[EXERCISE REQUIREMENTS]
Rewrite the records below with each "top-left" changed to "upper-left", leaving every other character as it is.

[RECORDS FOR THE EXERCISE]
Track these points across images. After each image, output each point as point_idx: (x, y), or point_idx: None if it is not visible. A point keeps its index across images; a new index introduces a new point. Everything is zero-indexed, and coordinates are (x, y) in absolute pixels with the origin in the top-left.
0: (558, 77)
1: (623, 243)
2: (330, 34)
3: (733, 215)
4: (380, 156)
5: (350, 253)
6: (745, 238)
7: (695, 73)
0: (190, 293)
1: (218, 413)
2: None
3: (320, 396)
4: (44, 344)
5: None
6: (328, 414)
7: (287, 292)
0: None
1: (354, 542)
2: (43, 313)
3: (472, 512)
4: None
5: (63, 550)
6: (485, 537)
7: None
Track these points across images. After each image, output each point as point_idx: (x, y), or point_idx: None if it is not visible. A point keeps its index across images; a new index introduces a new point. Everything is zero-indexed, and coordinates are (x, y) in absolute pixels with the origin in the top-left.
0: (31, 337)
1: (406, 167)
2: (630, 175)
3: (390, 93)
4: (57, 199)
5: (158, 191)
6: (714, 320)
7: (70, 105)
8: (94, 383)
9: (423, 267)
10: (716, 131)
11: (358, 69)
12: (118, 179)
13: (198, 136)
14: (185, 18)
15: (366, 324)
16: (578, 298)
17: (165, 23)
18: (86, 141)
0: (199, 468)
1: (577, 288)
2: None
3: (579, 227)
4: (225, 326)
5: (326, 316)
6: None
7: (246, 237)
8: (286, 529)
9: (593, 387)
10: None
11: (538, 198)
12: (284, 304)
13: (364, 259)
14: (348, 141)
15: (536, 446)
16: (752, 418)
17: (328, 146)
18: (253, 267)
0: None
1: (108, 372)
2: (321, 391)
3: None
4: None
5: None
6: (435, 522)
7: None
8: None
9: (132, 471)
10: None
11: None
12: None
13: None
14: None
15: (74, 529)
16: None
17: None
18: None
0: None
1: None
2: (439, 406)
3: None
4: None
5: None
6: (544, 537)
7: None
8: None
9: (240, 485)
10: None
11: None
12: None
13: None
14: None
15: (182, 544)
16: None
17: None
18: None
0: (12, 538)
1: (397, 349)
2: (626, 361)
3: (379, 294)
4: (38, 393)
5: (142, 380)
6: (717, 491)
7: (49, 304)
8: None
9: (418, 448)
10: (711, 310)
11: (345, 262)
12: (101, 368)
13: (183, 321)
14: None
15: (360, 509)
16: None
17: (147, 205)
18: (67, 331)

[RESPONSE TO THE EXERCISE]
Track these points across images. After each image, output each point as point_idx: (x, y), or point_idx: None if it is not visible. A point keeps its index across images; a new index introduces a new point. Everything is zero-indexed, and coordinates are (x, y) in absolute pixels with the origin in the upper-left.
0: (558, 77)
1: (623, 243)
2: (330, 34)
3: (733, 215)
4: (380, 156)
5: (350, 253)
6: (745, 238)
7: (695, 73)
0: (190, 293)
1: (218, 413)
2: None
3: (320, 396)
4: (44, 344)
5: None
6: (328, 414)
7: (287, 292)
0: None
1: (354, 542)
2: (43, 313)
3: (472, 512)
4: None
5: (63, 550)
6: (485, 537)
7: None
Track these points across images. After each image, output each point as point_idx: (x, y), or point_idx: None if it is not visible. A point keeps its index across images; a new index introduces a new point. Everything is zero-indexed, and coordinates are (x, y) in absolute pixels with the origin in the upper-left.
0: (31, 337)
1: (406, 167)
2: (630, 175)
3: (390, 93)
4: (57, 199)
5: (158, 191)
6: (714, 320)
7: (70, 105)
8: (94, 383)
9: (423, 267)
10: (716, 131)
11: (358, 69)
12: (118, 179)
13: (198, 136)
14: (185, 18)
15: (366, 324)
16: (578, 298)
17: (165, 23)
18: (86, 141)
0: (199, 468)
1: (577, 288)
2: None
3: (579, 227)
4: (225, 326)
5: (326, 316)
6: None
7: (246, 237)
8: (286, 529)
9: (593, 387)
10: None
11: (538, 198)
12: (284, 304)
13: (364, 259)
14: (348, 141)
15: (536, 446)
16: (752, 418)
17: (328, 146)
18: (253, 267)
0: None
1: (108, 372)
2: (321, 391)
3: None
4: None
5: None
6: (435, 522)
7: None
8: None
9: (132, 471)
10: None
11: None
12: None
13: None
14: None
15: (74, 529)
16: None
17: None
18: None
0: None
1: None
2: (439, 406)
3: None
4: None
5: None
6: (544, 537)
7: None
8: None
9: (240, 485)
10: None
11: None
12: None
13: None
14: None
15: (182, 544)
16: None
17: None
18: None
0: (12, 538)
1: (397, 349)
2: (626, 361)
3: (379, 294)
4: (38, 393)
5: (142, 380)
6: (717, 491)
7: (49, 304)
8: None
9: (418, 448)
10: (711, 310)
11: (345, 262)
12: (101, 368)
13: (183, 321)
14: None
15: (360, 509)
16: None
17: (147, 205)
18: (67, 331)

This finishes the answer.